Our results cast doubt on the view that the "Made in China 2025" initiative has achieved its key objectives. Our results are consistent with the main findings of the recent work of Cao et al. (2022), who develop a Schumpeterian growth model and decompose quantity-based innovation subsidies’ impact on growth and welfare into quantity and quality channels and show that China’s quantity-based subsidies could, at least in theory, cause productivity reduction and public welfare losses.

The absence of evidence that these benefits have been realised sits uncomfortably against strong evidence that the implementation of "Made in China 2025" has generated significant costs for the Chinese economy. While rising trade friction between China and its principal trading partners has many causes, many countries point to the policy as a significant factor. As tariffs, restrictions, and export controls enacted against Chinese firms proliferate, and China responds with trade restrictions of its own, these costs mount.

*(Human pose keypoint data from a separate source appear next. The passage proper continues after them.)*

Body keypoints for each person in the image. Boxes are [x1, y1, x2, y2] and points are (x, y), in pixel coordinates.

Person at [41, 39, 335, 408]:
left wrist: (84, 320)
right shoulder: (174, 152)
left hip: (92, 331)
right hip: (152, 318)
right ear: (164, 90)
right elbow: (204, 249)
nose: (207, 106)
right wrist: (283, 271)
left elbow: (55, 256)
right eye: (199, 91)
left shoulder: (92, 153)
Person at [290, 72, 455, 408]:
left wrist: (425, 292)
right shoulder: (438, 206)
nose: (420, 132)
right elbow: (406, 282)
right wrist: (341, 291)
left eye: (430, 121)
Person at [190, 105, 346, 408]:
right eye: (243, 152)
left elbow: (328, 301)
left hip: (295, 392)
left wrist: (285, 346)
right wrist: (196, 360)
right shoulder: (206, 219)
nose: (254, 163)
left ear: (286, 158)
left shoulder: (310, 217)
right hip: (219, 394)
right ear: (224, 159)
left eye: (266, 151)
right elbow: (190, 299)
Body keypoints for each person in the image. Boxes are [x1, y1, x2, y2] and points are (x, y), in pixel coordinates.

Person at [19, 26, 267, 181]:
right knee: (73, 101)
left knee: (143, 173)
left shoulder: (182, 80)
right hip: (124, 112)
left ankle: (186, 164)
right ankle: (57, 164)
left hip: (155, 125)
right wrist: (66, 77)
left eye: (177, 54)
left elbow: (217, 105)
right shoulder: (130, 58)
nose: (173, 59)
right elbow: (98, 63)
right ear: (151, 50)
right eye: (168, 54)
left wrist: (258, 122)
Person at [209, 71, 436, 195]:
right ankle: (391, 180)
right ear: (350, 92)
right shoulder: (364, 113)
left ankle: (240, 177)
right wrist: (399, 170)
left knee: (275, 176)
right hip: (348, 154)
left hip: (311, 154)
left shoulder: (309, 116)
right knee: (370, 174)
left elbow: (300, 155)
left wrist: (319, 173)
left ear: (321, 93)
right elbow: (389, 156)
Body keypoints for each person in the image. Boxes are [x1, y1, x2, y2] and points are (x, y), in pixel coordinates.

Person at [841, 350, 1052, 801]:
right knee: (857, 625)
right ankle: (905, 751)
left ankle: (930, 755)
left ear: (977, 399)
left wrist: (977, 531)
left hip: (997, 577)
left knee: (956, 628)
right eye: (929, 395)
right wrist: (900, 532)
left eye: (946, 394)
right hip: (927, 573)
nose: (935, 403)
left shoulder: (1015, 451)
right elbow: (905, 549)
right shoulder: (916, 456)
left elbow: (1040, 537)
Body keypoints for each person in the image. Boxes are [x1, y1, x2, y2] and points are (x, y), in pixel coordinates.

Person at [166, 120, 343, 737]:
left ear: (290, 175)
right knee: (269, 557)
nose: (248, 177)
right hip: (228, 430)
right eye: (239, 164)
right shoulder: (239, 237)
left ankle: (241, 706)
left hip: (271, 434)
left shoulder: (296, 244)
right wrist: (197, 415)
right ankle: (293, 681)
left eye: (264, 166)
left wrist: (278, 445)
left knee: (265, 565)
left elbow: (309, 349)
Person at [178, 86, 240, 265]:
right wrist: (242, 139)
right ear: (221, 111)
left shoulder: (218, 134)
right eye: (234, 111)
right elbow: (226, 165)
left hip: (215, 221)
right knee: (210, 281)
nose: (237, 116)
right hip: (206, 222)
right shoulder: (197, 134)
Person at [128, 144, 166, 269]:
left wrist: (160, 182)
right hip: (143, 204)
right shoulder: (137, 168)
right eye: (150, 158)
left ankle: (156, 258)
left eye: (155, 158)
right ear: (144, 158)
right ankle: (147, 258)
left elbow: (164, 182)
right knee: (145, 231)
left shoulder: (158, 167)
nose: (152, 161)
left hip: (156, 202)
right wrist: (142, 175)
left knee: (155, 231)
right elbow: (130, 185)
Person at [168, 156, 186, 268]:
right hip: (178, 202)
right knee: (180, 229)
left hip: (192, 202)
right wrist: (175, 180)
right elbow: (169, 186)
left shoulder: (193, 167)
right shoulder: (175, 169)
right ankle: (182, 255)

Our findings suggest policymakers outside China may have also overestimated the actual effect of China’s “Made in China 2025” initiative. This could have negative consequences. If other developing countries perceive the initiative and other industrial policies (Note 1) as the secret of China’s economic success, they may follow China’s lead and institute their own industrial policies, which could compel their trading partners to respond. If Western countries view the "Made in China 2025" initiative as a threat to the competitive positions of their firms, they may also begin to introduce more industrial policies as a response. Two recent examples are the US CHIPS Act and the European CHIPS Act. Like the “Made in China 2025” initiative, both of these policies feature targeting certain ‘strategic’ industries and giving taxpayer money to targeted firms (Note 2).

The proliferation of these policies could take on the dynamics of an arms race and further undermine the rules-based international trading system and the political support for it. In that context, our results – which raise doubts about the efficacy of one of the most well-known Chinese industrial policies – may open up space for governments around the world to reconsider their rush to embrace these policy instruments.

This article first appeared on VoxEU on August 11, 2023. Reproduced with permission.

Footnote(s)
  1. ^ See Kalouptsidi et al. (2019) on the impact of China’s industrial policy targeting the shipbuilding industry and and Branstetter et al. (2023) on the relationship between the allocation of government subsidies and total productivity for Chinese listed firms.
  2. ^ See Van Reenen (2012) on the effect of investment subsidies on small firms.